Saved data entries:
━━━
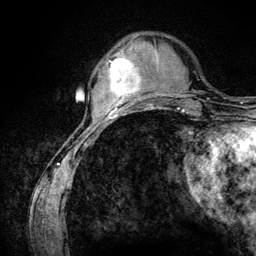
Breast MRI (dynamic contrast-enhanced), one axial slice; position 33 of 134 along the scan axis; cropped to one breast; dynamic contrast-enhanced series, time point 2 of 6 at this slice position (early post-contrast); 3 T; TE 4.2 ms, TR 7.9 ms; 256 × 256 image matrix, field of view 170 × 170 mm. Female patient.
Outlined on this slice (semi-automatic segmentation, software-assisted and operator-edited):
- enhancing-tissue mask used for the functional tumour volume (all voxels passing the contrast-enhancement thresholds inside the analysis volume; usually the tumour): bounding box <107,55,141,107> (left, top, right, bottom; pixels)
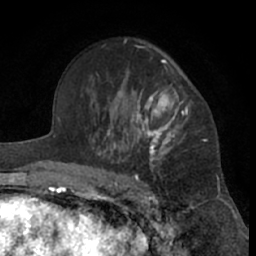
Breast MRI (dynamic contrast-enhanced), one axial slice; position 44 of 66 along the scan axis; cropped to one breast; dynamic contrast-enhanced series, time point 2 of 7 at this slice position (early post-contrast); 1.5 T; TE 3 ms, TR 6.2 ms; 2.4 mm slice thickness; 256 × 256 image matrix, field of view 155 × 155 mm. Female patient.
Structures marked on this image (semi-automatic segmentation, software-assisted and operator-edited):
- enhancing-tissue mask used for the functional tumour volume (all voxels passing the contrast-enhancement thresholds inside the analysis volume; usually the tumour): bounding box <99,46,189,181> (left, top, right, bottom; pixels)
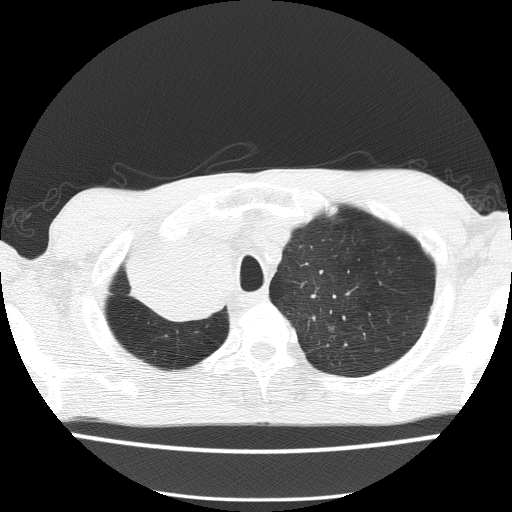
Low-dose screening chest CT, one axial slice. 120 kVp. Lung window (W 1500 / L -600 HU). 2 mm slice thickness. 512 × 512 image matrix, field of view 336 × 336 mm.
Annotated regions visible in this slice (outlined manually by an expert reader):
- lesion 1 (tumor, hilum of right lung): bounding box (x1, y1, x2, y2) in pixels: (129, 233, 231, 319)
━━━
Repeat only what runs from the first line of the records above to the line with "Outlined on this", both included, word for word, minus the pictures.

- **Solution**:
Breast MRI (dynamic contrast-enhanced), one axial slice; position 33 of 134 along the scan axis; cropped to one breast; dynamic contrast-enhanced series, time point 2 of 6 at this slice position (early post-contrast); 3 T; TE 4.2 ms, TR 7.9 ms; 256 × 256 image matrix, field of view 170 × 170 mm. Female patient.
Outlined on this slice (semi-automatic segmentation, software-assisted and operator-edited):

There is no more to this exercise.